Search code examples
pythondownloadpython-requestszip

Using requests module to download zip file from aspx site


I'm trying to download a zip file using the requests module. If I run this code, it creates a zip file on my machine, but it is just HTML of an error page. If I enter the URL into a browser, it correctly downloads the zipped file.

import requests
zipurl = "https://www.dallascad.org/ViewPDFs.aspx?type=3&id=\\DCAD.ORG\WEB\WEBDATA\WEBFORMS\data%20products\DCAD2021_CURRENT.zip"
zname =  "DCAD2021_CURRENT.zip"
resp = requests.get(zipurl)
zfile = open(zname, 'wb')
zfile.write(resp.content)
zfile.close()  

Solution

  • TLDR: The zipurl you provided which works in the browser works because the browser is encoding and escaping some characters. The correct url is instead as follows:

    import requests
    
    params = {
        'type': '3',
        'id': '//DCAD.ORG/WEB/WEBDATA/WEBFORMS/data products/DCAD2021_CURRENT.zip',
    }
    
    response = requests.get('https://www.dallascad.org/ViewPDFs.aspx', params=params) 
    

    Determined this to be the case by:

    Navigating to the zipurl in browser with the inspect network tab open, I copied the request as a curl. Then I copied this curl into https://curl.trillworks.com/, and saw if the python request would work. It did. Then I removed the headers and verified it still worked. So then I compared the two different url's and saw some differences in encoding/slashing.
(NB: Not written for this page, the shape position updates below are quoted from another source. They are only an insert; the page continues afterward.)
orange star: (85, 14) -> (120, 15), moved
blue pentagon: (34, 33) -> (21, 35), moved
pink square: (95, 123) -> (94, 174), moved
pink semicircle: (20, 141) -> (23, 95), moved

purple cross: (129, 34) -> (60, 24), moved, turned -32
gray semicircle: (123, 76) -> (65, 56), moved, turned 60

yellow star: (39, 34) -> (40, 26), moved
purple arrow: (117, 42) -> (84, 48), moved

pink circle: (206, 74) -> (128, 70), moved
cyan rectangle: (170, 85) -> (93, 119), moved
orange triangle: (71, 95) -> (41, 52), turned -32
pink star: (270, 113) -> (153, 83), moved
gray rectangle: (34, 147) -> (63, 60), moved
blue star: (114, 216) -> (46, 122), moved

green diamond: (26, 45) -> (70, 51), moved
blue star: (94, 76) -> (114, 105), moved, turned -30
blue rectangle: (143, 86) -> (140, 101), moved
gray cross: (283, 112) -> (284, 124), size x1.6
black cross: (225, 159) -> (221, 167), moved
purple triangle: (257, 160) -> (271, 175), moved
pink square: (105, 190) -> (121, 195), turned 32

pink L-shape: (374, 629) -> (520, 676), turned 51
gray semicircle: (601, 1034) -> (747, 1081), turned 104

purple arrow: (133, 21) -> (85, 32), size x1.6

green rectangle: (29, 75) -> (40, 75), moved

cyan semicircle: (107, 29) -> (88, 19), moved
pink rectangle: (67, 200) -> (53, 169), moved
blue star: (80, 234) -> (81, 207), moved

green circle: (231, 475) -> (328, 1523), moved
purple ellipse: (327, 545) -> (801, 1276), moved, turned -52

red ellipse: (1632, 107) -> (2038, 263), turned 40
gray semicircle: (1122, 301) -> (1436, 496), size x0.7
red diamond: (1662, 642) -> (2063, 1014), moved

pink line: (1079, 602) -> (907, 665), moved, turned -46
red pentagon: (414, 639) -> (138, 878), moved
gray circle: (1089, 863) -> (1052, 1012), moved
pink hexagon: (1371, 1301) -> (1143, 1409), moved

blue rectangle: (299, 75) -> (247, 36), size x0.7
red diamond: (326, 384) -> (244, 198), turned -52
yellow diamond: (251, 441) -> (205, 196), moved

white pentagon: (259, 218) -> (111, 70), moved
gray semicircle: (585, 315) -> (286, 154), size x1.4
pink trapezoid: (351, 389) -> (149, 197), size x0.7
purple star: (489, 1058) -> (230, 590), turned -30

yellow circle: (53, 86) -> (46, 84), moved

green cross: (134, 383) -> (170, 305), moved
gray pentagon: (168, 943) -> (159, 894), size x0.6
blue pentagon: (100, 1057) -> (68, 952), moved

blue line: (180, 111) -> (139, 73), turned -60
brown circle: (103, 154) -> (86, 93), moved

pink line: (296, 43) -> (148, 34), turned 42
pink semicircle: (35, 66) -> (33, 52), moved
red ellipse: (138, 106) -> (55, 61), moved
    requests.utils.unquote(response.url)
    'https://www.dallascad.org/ViewPDFs.aspx?type=3&id=//DCAD.ORG/WEB/WEBDATA/WEBFORMS/data+products/DCAD2021_CURRENT.zip'
    

    vs.

    requests.utils.unquote(zipurl)
    'https://www.dallascad.org/ViewPDFs.aspx?type=3&id=\\DCAD.ORG\\WEB\\WEBDATA\\WEBFORMS\\data+products\\DCAD2021_CURRENT.zip'